Deformation mechanisms in synthetic halite samples : observations and full field measurements in a scanning electron microscope and comparison with crystalline plasticity computations

Abstract : Halite is an important analog material as well as a geological material of choice for underground storage cavities. We present the initial part of an extensive study which aims at characterizing the deformation mechanisms of halite with surface and volume observations and to model them with special attention to the mechanisms of grain boundary sliding which complements or acts in parallel with the more classic crystalline plasticity. In this first part, we limit ourselves to surface observations of samples of synthetic halite deformed in uniaxial compression inside a scanning electron microscope (SEM). The sample are prepared by HIP (Hot Isostactic Pressure) and after annealing, a rather homogeneous and compact structure is achieved with grain sizes ranging from 250 to 500 micrometers. Digital image correlation (DIC) is used in order to record the local deformation and compute the components of the strain tensor. Electron back scattering diffraction (EBSD) provides the local crystal orientations (local textures) at an initial stage and intermediate steps of the mechanical test.

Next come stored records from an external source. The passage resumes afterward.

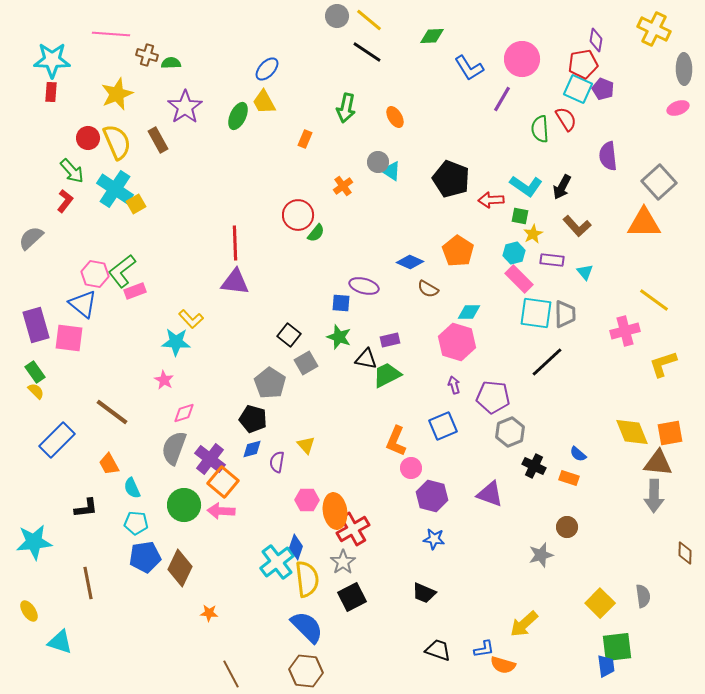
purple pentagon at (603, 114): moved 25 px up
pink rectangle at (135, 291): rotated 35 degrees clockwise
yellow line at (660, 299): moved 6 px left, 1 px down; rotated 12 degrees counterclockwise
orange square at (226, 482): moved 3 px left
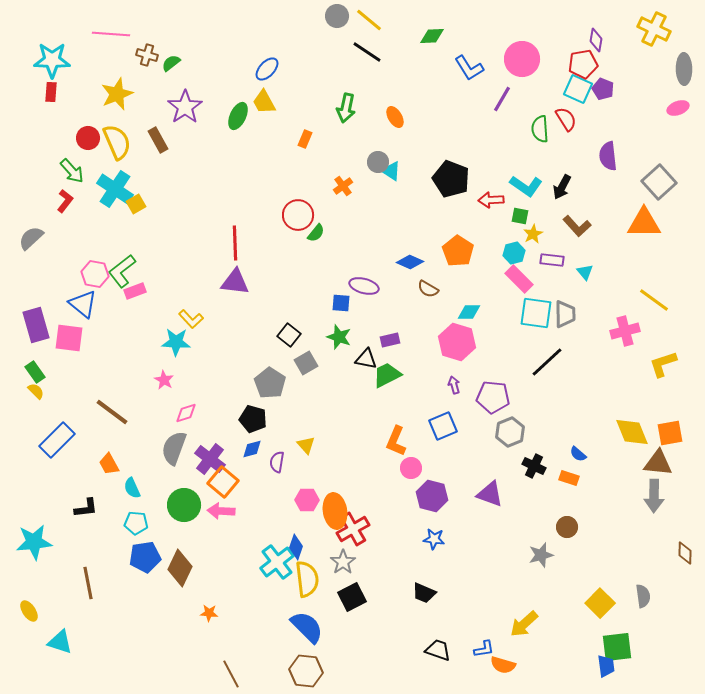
green semicircle at (171, 63): rotated 36 degrees counterclockwise
pink diamond at (184, 413): moved 2 px right
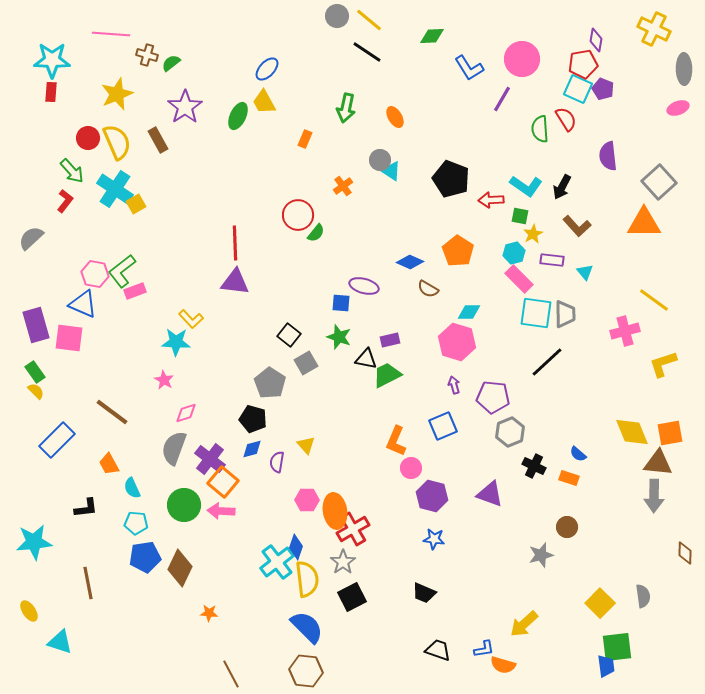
gray circle at (378, 162): moved 2 px right, 2 px up
blue triangle at (83, 304): rotated 16 degrees counterclockwise
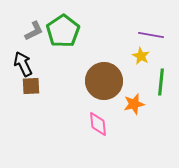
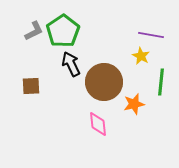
black arrow: moved 48 px right
brown circle: moved 1 px down
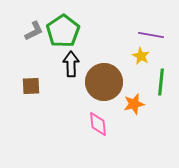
black arrow: rotated 25 degrees clockwise
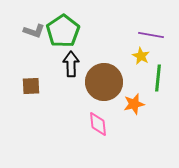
gray L-shape: rotated 45 degrees clockwise
green line: moved 3 px left, 4 px up
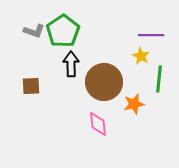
purple line: rotated 10 degrees counterclockwise
green line: moved 1 px right, 1 px down
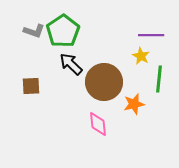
black arrow: rotated 45 degrees counterclockwise
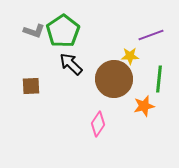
purple line: rotated 20 degrees counterclockwise
yellow star: moved 11 px left; rotated 30 degrees counterclockwise
brown circle: moved 10 px right, 3 px up
orange star: moved 10 px right, 2 px down
pink diamond: rotated 40 degrees clockwise
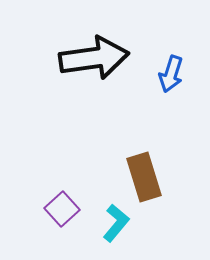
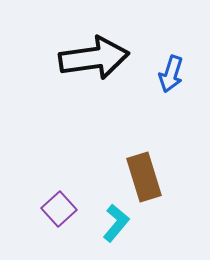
purple square: moved 3 px left
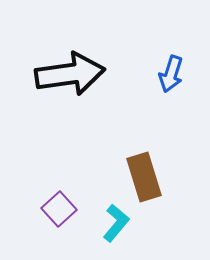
black arrow: moved 24 px left, 16 px down
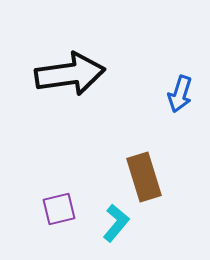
blue arrow: moved 9 px right, 20 px down
purple square: rotated 28 degrees clockwise
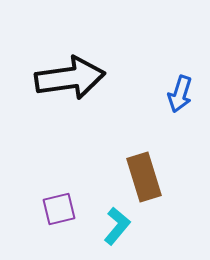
black arrow: moved 4 px down
cyan L-shape: moved 1 px right, 3 px down
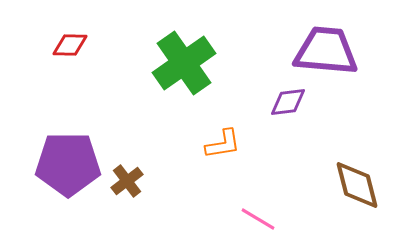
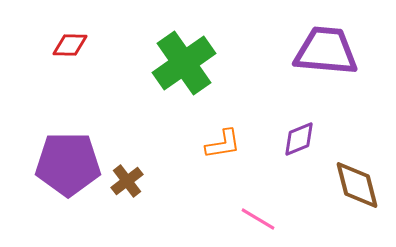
purple diamond: moved 11 px right, 37 px down; rotated 15 degrees counterclockwise
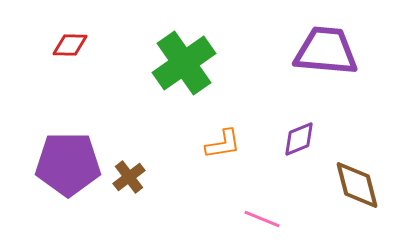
brown cross: moved 2 px right, 4 px up
pink line: moved 4 px right; rotated 9 degrees counterclockwise
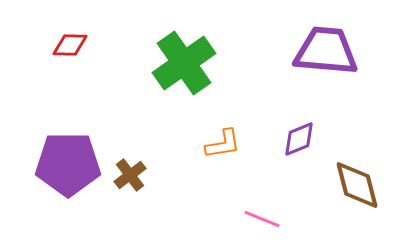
brown cross: moved 1 px right, 2 px up
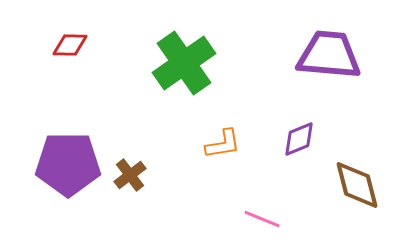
purple trapezoid: moved 3 px right, 4 px down
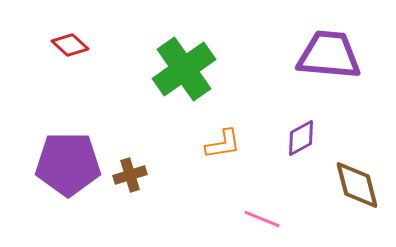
red diamond: rotated 42 degrees clockwise
green cross: moved 6 px down
purple diamond: moved 2 px right, 1 px up; rotated 6 degrees counterclockwise
brown cross: rotated 20 degrees clockwise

Traces of slip planes and DIC computed local strains are markers of intra-crystalline plasticity but also for the latter of potential grain boundary sliding. The first computations use a 3D finite element scheme, which considers a few grains of known geometry and orientation. Applying proper boundary conditions to reproduce the local ones, one computes through a crystal plasticity based model which slip systems are active and how do the different parts of the grains reorient themselves. Comparisons are made between experimental data et computations in order to test the validity of the model. First attempts are made to account for grain boundary sliding in the computations. Computations are an important complement to experiments, since they can provide estimates of local stress magnitudes, while the experiments are limited to the kinematics of the deformation. In the next stage of the project, we shall attempt to integrate 3D experimental data into our approach and to have a better physically based model of grain boundary sliding.